## AIM OF THE EXERCISE
Give back every line of the material exactly. Skip the pictures.

SUPPLIED INFORMATION Block Start

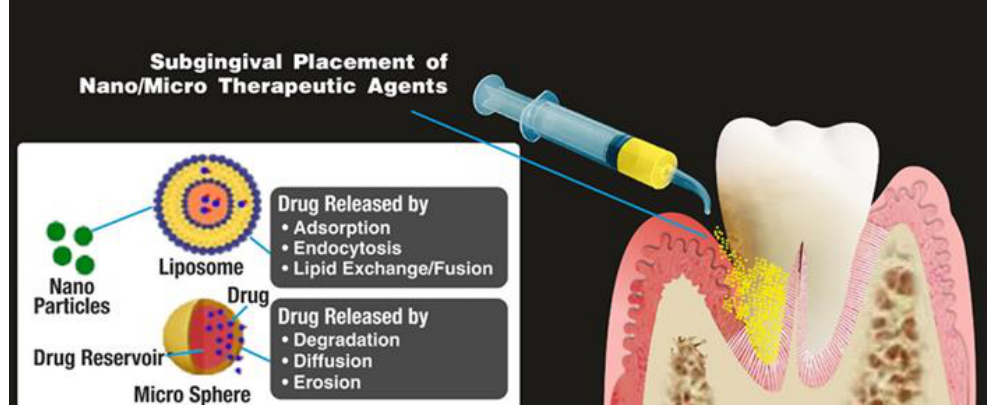
Figure 5. Microparticles and nanosystems and their placement, reproduced with permission from Rajeshwari et al. [32].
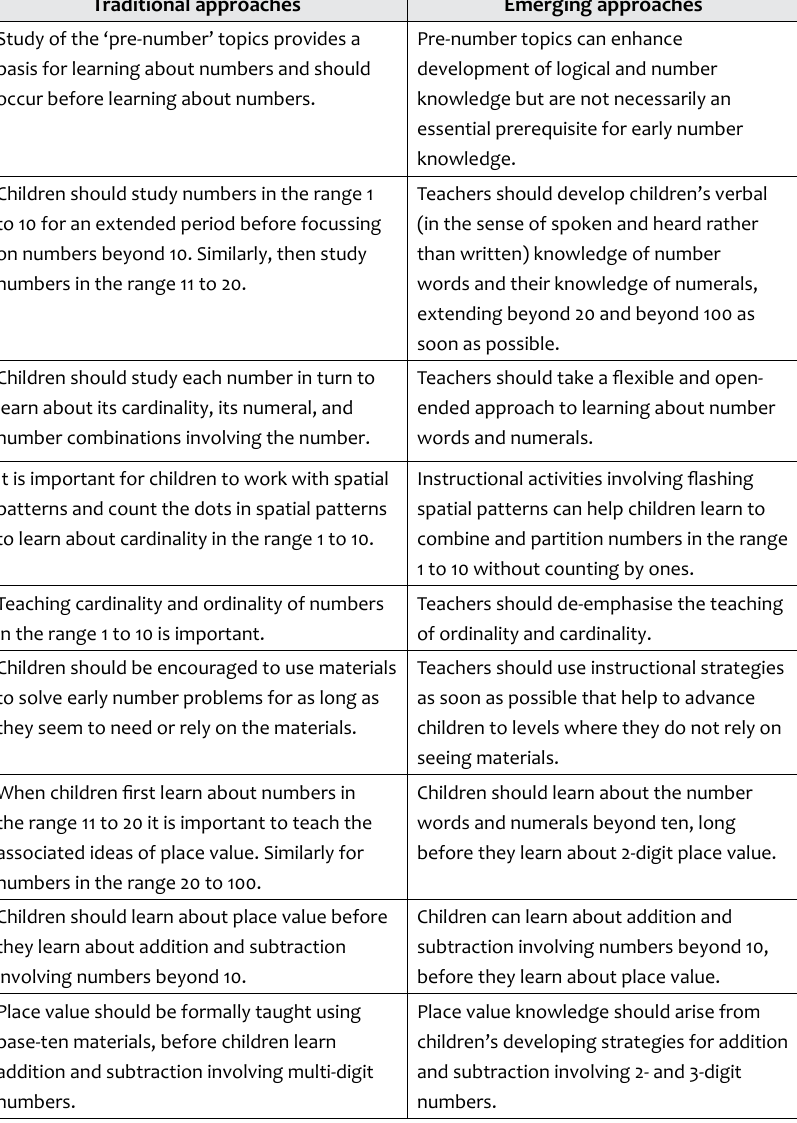
Table 1: Contrasting traditional and emerging approaches to early number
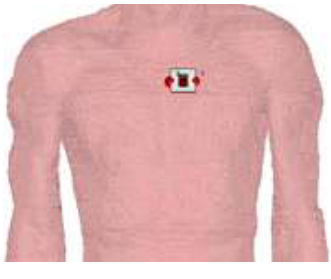
Figure 16. Layout configuration of the simulation of the device in contact with the body.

SUPPLIED INFORMATION Block End

## SOLVED PROBLEM
Figure 5. Microparticles and nanosystems and their placement, reproduced with permission from Rajeshwari et al. [32].
Table 1: Contrasting traditional and emerging approaches to early number
Figure 16. Layout configuration of the simulation of the device in contact with the body.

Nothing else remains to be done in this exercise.